When it came to theater, Isabelle knew her stuff. “I used to listen to her talk and then go home and look up the words,” said June Travis, her friend, traveling buddy and, for a time, fellow DCPA Trustee.

Isabelle knew what she liked. More important, she knew what she didn’t like. I heard her say, “That’s three hours of my life I’m never getting back!” as often as I heard her say, “Hello!”
“The trait I most admired about her is that she was very outspoken – and you always knew where you stood with her,” said Travis. Actor Jim Hunt said Isabelle was one of the few people who could walk up to him and look him in the face and say, “I saw you in that play and I really didn’t care for it.” And Hunt would just laugh “because she was a dear friend – and she was just so honest – and she was usually right,” he said.
Isabelle Hood was born on Aug. 24 – I never could get her to tell me the year. On her most recent birthday, she texted me: “I’ve decided that age is just a number – and mine is unlisted!”
She grew up in a family that saw as much theater as possible. She earned a master’s degree in French, English and History of Fine Arts from the University of Glasgow and then worked as Executive Assistant to the Principal of Edinburgh College of Arts.
She came to the U.S. with her husband around 1992 for his work, and she was surprised to discover that the Denver theater scene rivaled the West End.

“Being a Brit, one of the first things that caught my eye was the red double-decker bus on the 16th Street Mall where DCPA tickets were being sold,” she told me in 2018. “That very night, we saw ‘The Scarlet Letter’ there.”

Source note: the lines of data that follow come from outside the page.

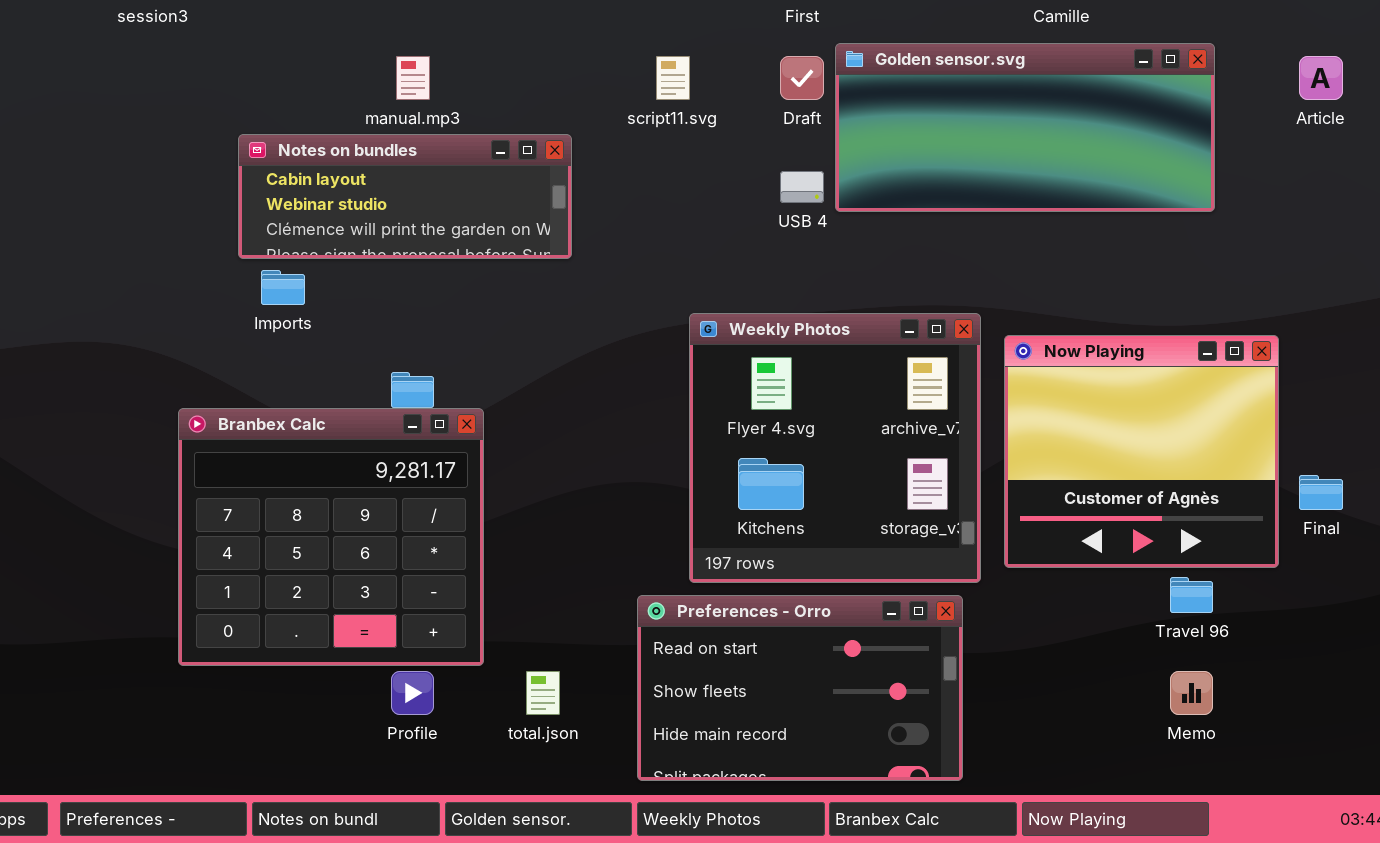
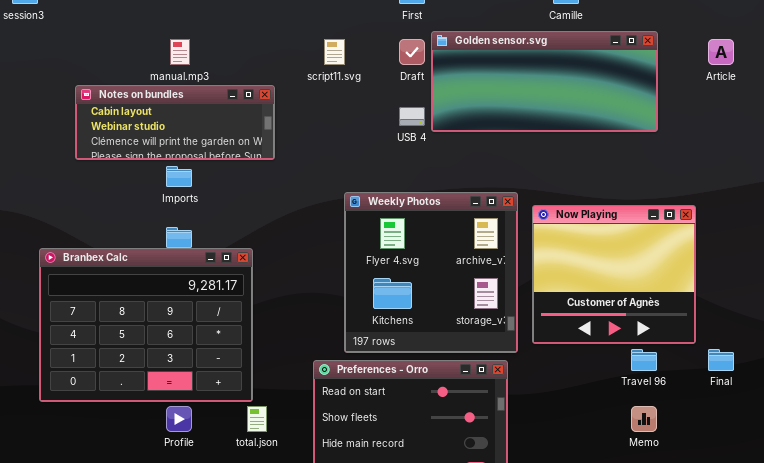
Imports: [261,270,305,305] -> [166,166,192,187], moved
Branbex Calc: [178,408,484,666] -> [39,248,253,402], resized
Final: [1299,475,1343,510] -> [708,349,734,371], moved

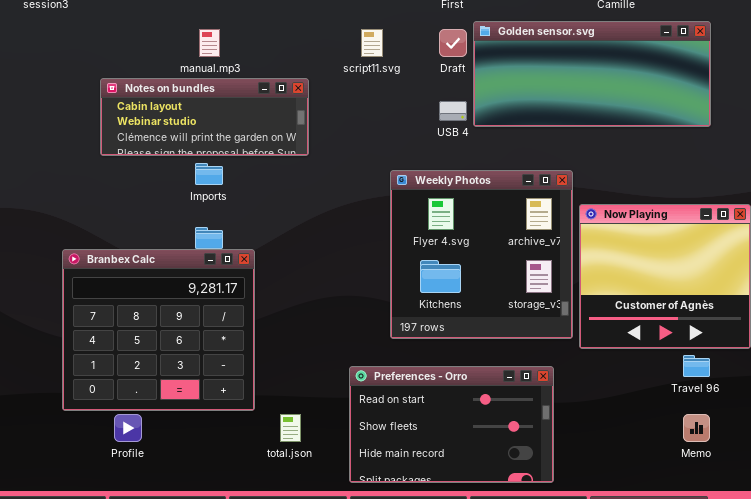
Weekly Photos: [344,192,518,353] -> [390,170,573,339], moved
Branbex Calc: [39,248,253,402] -> [62,249,255,411], resized
Profile: [166,406,192,432] -> [114,414,142,442], moved

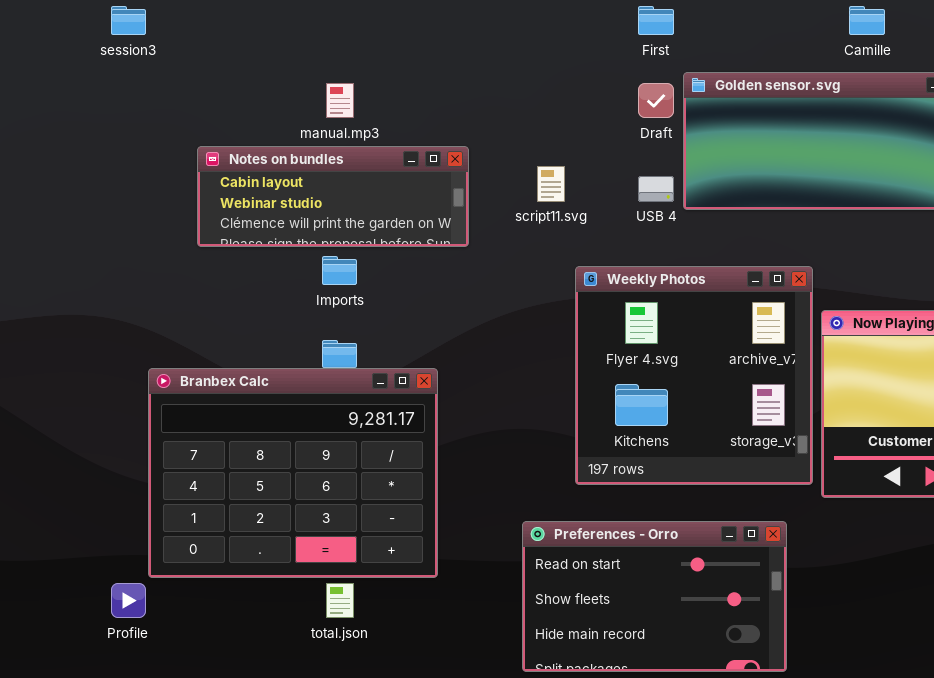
script11.svg: [361,29,383,57] -> [537,166,565,202], moved
Branbex Calc: [62,249,255,411] -> [148,368,438,578], resized
Profile: [114,414,142,442] -> [111,583,146,618], moved
total.json: [280,414,301,442] -> [326,583,354,618], moved

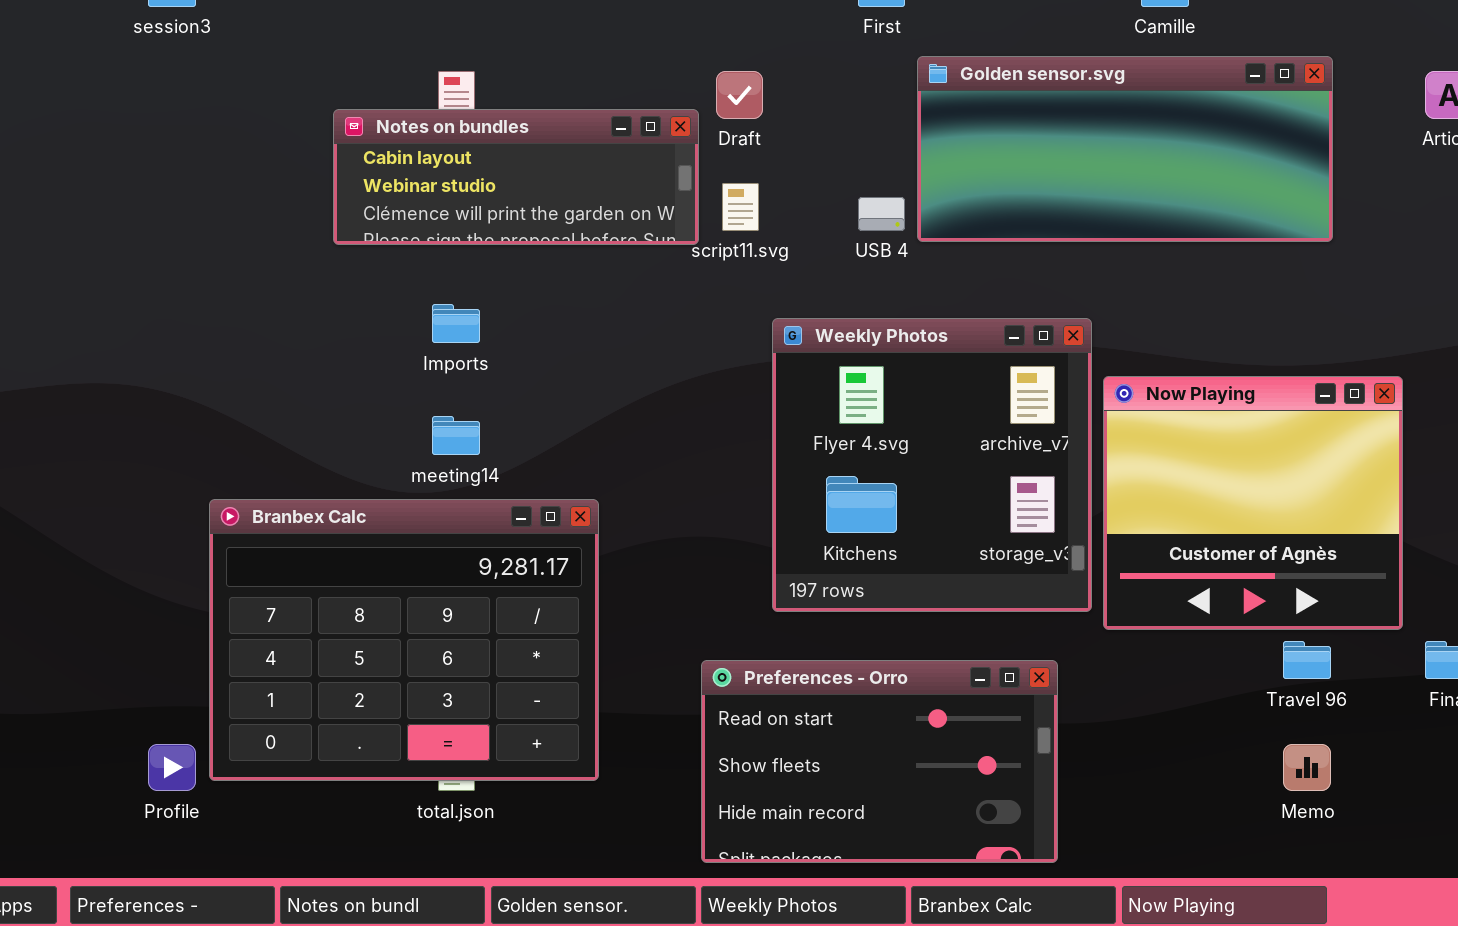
Draft: [638,83,674,118] -> [716,71,763,119], moved
Notes on bundles: [197,146,469,247] -> [333,109,699,245], moved
Branbex Calc: [148,368,438,578] -> [209,499,599,781], moved

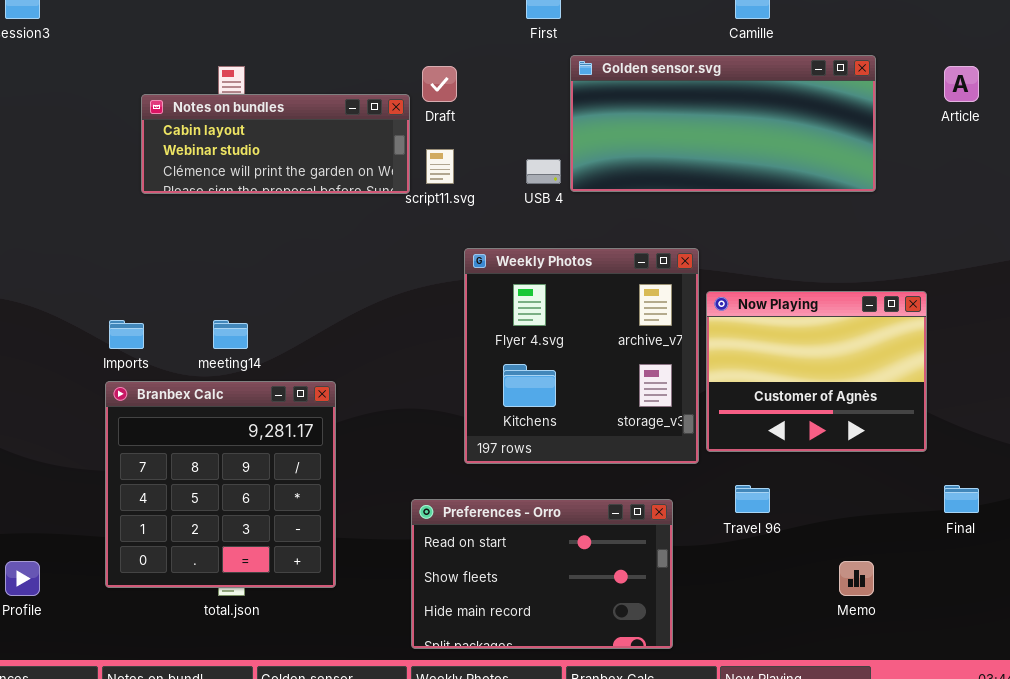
Imports: [432,304,480,343] -> [109,320,144,349], moved
Now Playing: [1103,376,1403,630] -> [706,291,927,452], resized
Branbex Calc: [209,499,599,781] -> [105,381,336,588], resized
Travel 96: [1283,641,1331,679] -> [735,485,770,513], moved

Kennith Clark died in 2001 – his funeral was held on the very day of the Sept. 11 attacks. Isabelle channeled her grief into full-fledged support of all the DCPA’s programs, especially those on the education side. She joined the board of directors in 2007 and served until her retirement earlier this year. In 2018, she made a donation to the renovation of the DCPA Theatre Company’s four theaters, and now a section of the Kilstrom Theatre (formerly The Space) is named in memory of her husband.
“All these years later, I am so very proud to be a small part of this Tony-winning Theatre Company,” Clark said at the time. Outgoing Chairman Martin Semple observed today that Isabelle “helped the DCPA become a leader in new-play development, a place to foster aspiring theater artists, and a world-class venue in which to produce the best in live theater.”
I’ll miss the texts, the emails, the phone calls and those long lunches. When my job was eliminated by the pandemic, Isabelle was the first person to reach out. When she found out I was in the hospital last year, she found me. Her deep pockets were, to me, the least interesting thing about her.
To cite Shakespeare’s words being spoken each night right now in the theater with a section that bears her husband’s name: “Everyone can master a grief but he that has it.” – ”Much Ado About Nothing”
The life of Isabelle Clark will be celebrated at 10 a.m. on Tuesday, Jan. 24, in the Randy Weeks Conservatory Theatre in the Denver Center’s theater education building at 1101 13th St., Denver, 80203. An advance RSVP is required in order to enter the building.